[[ Supplied passage open ]]
# Data Cleaning
#### Step 5

Now that we've collected our initial data, let's clean it up and work towards giving a target class label

Table of Contents:<a id="Contents"></a>
* [Initial Cleaning](#initialcleaning)
* [Finding Target Class](#targetclass)
* [Scrape for Additional Data](#moreinfo)
* [Conclusion & Next Steps](#nextsteps)

In [1]:
import pandas as pd
import numpy as np

import datetime

## Initial Cleaning<a id="initialcleaning"></a>
<p><a href="#Contents" style="font-size: 12px;">Back to Table of Contents</a></p>

Load in data

In [2]:
df1 = pd.read_csv('../data/discord_data.csv') # from discord ~ base metrics
df2 = pd.read_csv('../data/ath_price_data.csv') # from dune ~ ath date and price
df3 = pd.read_csv('../data/defined_data.csv') # from defined (token info only) ~ ticker and total supply

Rename columns for merging ease

In [3]:
df2 = df2.rename(columns={'token_bought_address': 'address'})
df2 = df2.rename(columns={'block_date': 'ath_date', 'price':'ath_price'})
[[ Supplied passage closed ]]
[[ Stored data open ]]
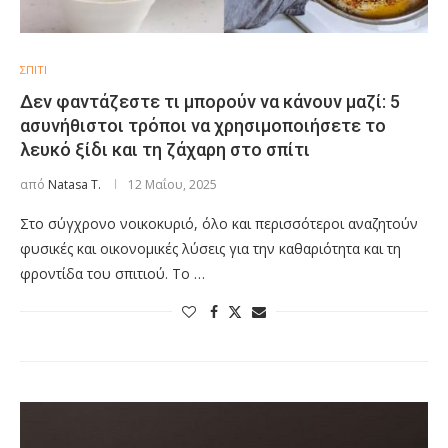
ΣΠΙΤΙ
Δεν φαντάζεστε τι μπορούν να κάνουν μαζί: 5
ασυνήθιστοι τρόποι να χρησιμοποιήσετε το
λευκό ξίδι και τη ζάχαρη στο σπίτι
από
Natasa T.
12 Μαΐου, 2025
Στο σύγχρονο νοικοκυριό, όλο και περισσότεροι αναζητούν
φυσικές και οικονομικές λύσεις για την καθαριότητα και τη
φροντίδα του σπιτιού. Το …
[[ Stored data closed ]]
- [Your assignment] Reproduce the data cleaning page above in full, word for word.

- [Response to the exercise]
# Data Cleaning
#### Step 5

Now that we've collected our initial data, let's clean it up and work towards giving a target class label

Table of Contents:<a id="Contents"></a>
* [Initial Cleaning](#initialcleaning)
* [Finding Target Class](#targetclass)
* [Scrape for Additional Data](#moreinfo)
* [Conclusion & Next Steps](#nextsteps)

In [1]:
import pandas as pd
import numpy as np

import datetime

## Initial Cleaning<a id="initialcleaning"></a>
<p><a href="#Contents" style="font-size: 12px;">Back to Table of Contents</a></p>

Load in data

In [2]:
df1 = pd.read_csv('../data/discord_data.csv') # from discord ~ base metrics
df2 = pd.read_csv('../data/ath_price_data.csv') # from dune ~ ath date and price
df3 = pd.read_csv('../data/defined_data.csv') # from defined (token info only) ~ ticker and total supply

Rename columns for merging ease

In [3]:
df2 = df2.rename(columns={'token_bought_address': 'address'})
df2 = df2.rename(columns={'block_date': 'ath_date', 'price':'ath_price'})